The Animal Kingdom
La recensione di The Animal Kingdom, di Thomas Cailley, a cura di Gianlorenzo Franzì.

Forse lo dicono in pochi, magari lo notano tutti: i supereroi Marvel (e, in parte, DC) sono oggi l’equivalente del pantheon greco, un vero e proprio epos moderno. Con un uguale valore di metafora sociale, che nel cinema sconfina anche nella rilettura dei generi: ma non solo.
The Animal Kingdom è il film di apertura della sezione Un Certain regard del 76° Festival del cinema di Cannes, ed è non tanto una riflessione sul concetto del superpotere come mithos, ma un tentativo di affrontare temi attualissimi e scottanti attraverso la lene deformante del percorso corporeo. Che ovviamente guarda da vicino al concetto di superuomo di Stan Lee, in primis agli X-Men, però lo scarnifica, lo sveste dello spandex e lo riveste con l’orrore della mutazione.

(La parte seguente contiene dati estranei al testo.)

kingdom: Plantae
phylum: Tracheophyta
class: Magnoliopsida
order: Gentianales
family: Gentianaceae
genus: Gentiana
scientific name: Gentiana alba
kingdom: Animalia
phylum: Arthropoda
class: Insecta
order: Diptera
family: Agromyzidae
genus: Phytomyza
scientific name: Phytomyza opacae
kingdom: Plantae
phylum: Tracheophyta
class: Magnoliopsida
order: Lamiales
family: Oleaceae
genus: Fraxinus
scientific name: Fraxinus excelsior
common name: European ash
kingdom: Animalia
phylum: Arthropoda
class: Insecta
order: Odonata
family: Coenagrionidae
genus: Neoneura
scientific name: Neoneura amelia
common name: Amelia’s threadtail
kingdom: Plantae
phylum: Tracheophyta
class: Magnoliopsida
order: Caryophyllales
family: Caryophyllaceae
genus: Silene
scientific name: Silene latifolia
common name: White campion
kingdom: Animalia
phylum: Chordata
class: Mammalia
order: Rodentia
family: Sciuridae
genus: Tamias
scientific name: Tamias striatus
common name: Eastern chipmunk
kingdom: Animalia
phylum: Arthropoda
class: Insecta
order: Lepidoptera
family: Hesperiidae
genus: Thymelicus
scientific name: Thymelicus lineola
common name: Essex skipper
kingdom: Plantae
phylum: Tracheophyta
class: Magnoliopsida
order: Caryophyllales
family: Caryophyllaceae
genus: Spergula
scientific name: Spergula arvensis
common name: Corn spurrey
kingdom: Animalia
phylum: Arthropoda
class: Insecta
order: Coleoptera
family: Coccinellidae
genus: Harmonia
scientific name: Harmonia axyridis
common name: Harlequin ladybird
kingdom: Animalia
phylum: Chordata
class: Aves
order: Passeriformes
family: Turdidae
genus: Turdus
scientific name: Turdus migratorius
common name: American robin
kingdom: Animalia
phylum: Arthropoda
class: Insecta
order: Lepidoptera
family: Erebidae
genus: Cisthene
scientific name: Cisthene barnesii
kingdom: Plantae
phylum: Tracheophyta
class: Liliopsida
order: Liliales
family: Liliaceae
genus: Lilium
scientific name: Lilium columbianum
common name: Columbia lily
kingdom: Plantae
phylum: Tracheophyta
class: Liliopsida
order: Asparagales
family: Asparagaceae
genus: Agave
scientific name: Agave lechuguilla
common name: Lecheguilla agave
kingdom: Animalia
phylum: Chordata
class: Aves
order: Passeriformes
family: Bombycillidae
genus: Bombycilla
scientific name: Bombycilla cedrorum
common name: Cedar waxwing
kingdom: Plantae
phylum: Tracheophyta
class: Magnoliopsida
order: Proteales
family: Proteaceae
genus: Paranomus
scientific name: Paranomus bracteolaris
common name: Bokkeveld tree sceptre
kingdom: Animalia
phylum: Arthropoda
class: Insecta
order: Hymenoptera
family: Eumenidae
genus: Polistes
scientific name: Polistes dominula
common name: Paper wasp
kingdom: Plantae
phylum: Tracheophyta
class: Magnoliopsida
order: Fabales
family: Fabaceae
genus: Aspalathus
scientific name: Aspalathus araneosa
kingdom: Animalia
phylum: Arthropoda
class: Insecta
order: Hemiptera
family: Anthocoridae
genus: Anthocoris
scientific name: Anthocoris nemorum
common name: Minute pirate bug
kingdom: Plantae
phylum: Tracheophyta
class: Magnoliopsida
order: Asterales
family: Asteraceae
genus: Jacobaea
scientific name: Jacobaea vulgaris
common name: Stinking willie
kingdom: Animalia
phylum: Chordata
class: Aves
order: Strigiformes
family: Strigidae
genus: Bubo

The Animal Kingdom è il terrore della metamorfosi con tutte le sue derive emotive e psicologiche: perché infatti quando la trama potrebbe prendere la direzione del film catastrofico, deraglia e imbocca invece una direzione più intima, sfiorando il cinema del contagio ma concentrandosi però sui contorni dei protagonisti. Ovviamente nulla di nuovo sotto il sole: oltre la Marvel c’è Stephen King (ma i due grandi serbatoi è facile che si incontrino), però la sensibilità di Cailley è quasi indie, e infatti il percorso teorico del film va all’inverso di quello che i vede generalmente.
Perché siamo abituati a vedere il genere essere usato come “scusa” per andare contro il mainstream: The Animal Kingdom (versione inspiegabilmente inglese di Le Règne Animal, che funzionava anche in italiano) è invece quasi un body horror che diventa racconto di formazione, quindi il genere decostruito e adattato a storia universale.